“Well, no, but the General told me to come back, so I am here.”
As the General was then out in the camp Sergeant Dunbaugh suggested that the old soldier tell him just what he wanted to see him about, and, says the New York Sun:
So the story of Sergeant Busick was told—the story of a once trim young trooper and a once dashing lieutenant of the Seventh Cavalry, immortalized by Custer and honored by a whole army.
Twenty years ago Edward Busick was assigned as a private to G Troop of the Seventh, stationed at Fort Apache, Arizona. At that time G was officially lacking a captain, so a certain young lieutenant was acting commander, and for his orderly he chose one Trooper Busick.
One evening, a year later, the lieutenant received sudden orders to report immediately to a staff post. All that night his orderly worked with him packing his personal belongings and helping him get ready for an early-morning start. It was a long job, and a hard one, but the orderly didn’t mind the work in the least; all he cared about was the loss of his troop commander.
“Don’t suppose I’ll ever see you again, Busick, but if I do, and there’s anything I can do for you, I’ll be glad to do it,” the lieutenant told him when the job was finished and the last box had been nailed down.
It wasn’t very much for a lieutenant to say to his orderly, but it meant a great deal to this trim young trooper. Somehow, in the old Army, orderlies get to thinking a great deal of their officers and Busick happened to be just that particular kind. He had an especially good memory, too.
The whirligig of fate that seems to have so much to do with Army affairs sent the lieutenant to the Philippines, where, as colonel of the suicide regiment, he won everlasting honor for his regiment and a Congressional medal for valor for himself. Then on up he jumped until his shoulder-straps bore the single star of a brigadier. Then another star was added, and he became chief of staff and ranking officer in the whole Army.

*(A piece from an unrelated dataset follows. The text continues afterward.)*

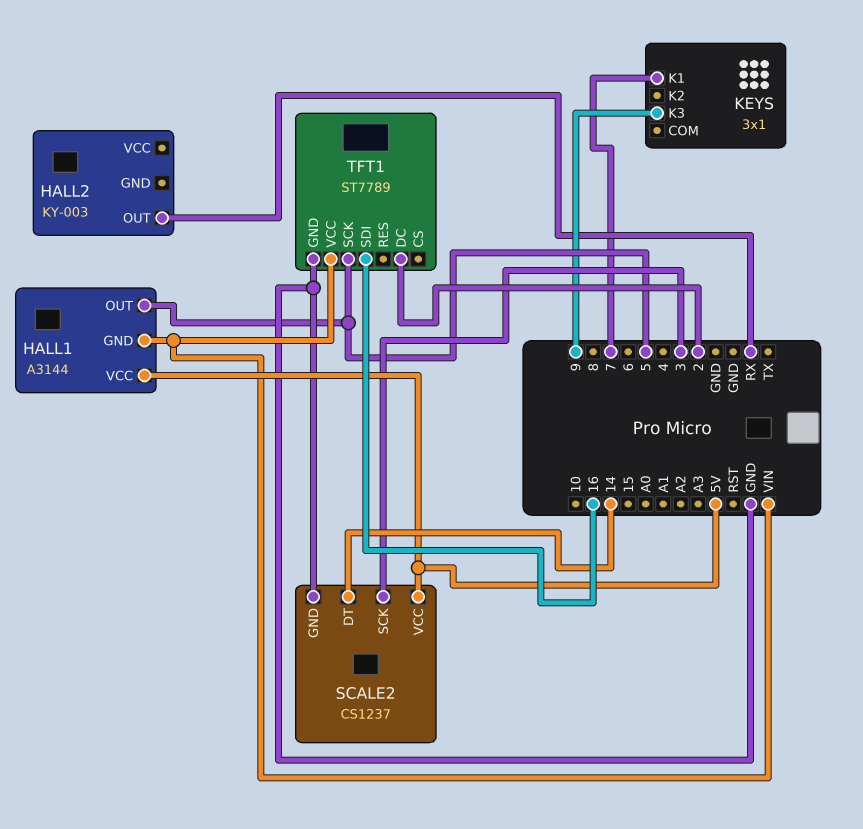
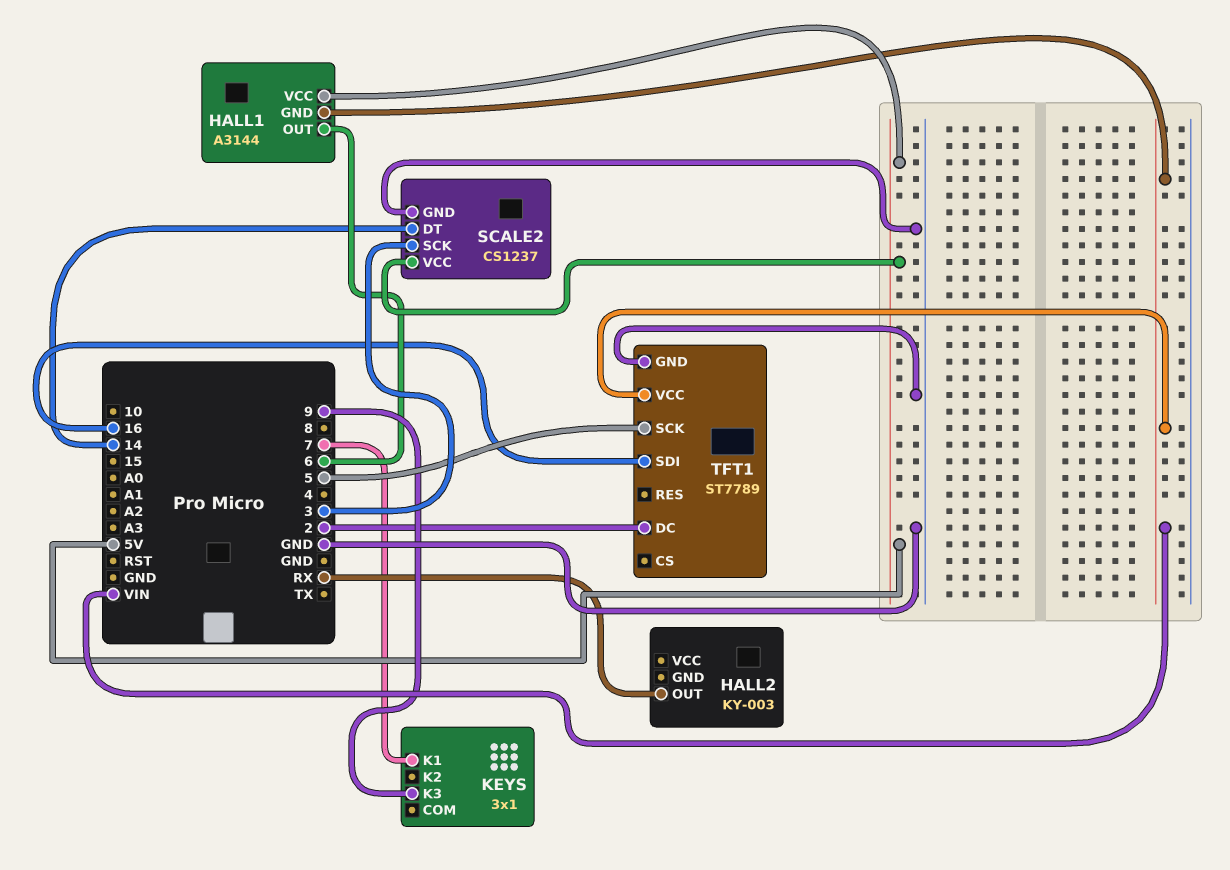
HALL1 pin OUT: 5 -> 6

And all the while the whirligig that looks after enlisted men saw to it that Trooper Busick added other colored bars to his service ribbons. And slowly he added pounds to his slim girth and a wife and children to his fireside. But as a heavy girth and a family aren’t exactly synonymous with dashing cavalrymen, Sergeant Busick saw to it that he was transferred from the roving cavalry to the stationary Coast Artillery. And through all the years he remembered the lieutenant and his promise that if he ever wanted anything he would try to get it for him.
One month ago Sergeant Busick got a furlough from his Coast Artillery company at Fort McKinley, Portland, Me., and bought a ticket to Camp Upton, New York. There were only a few men here then, so he didn’t have any great difficulty in seeing his old first lieutenant.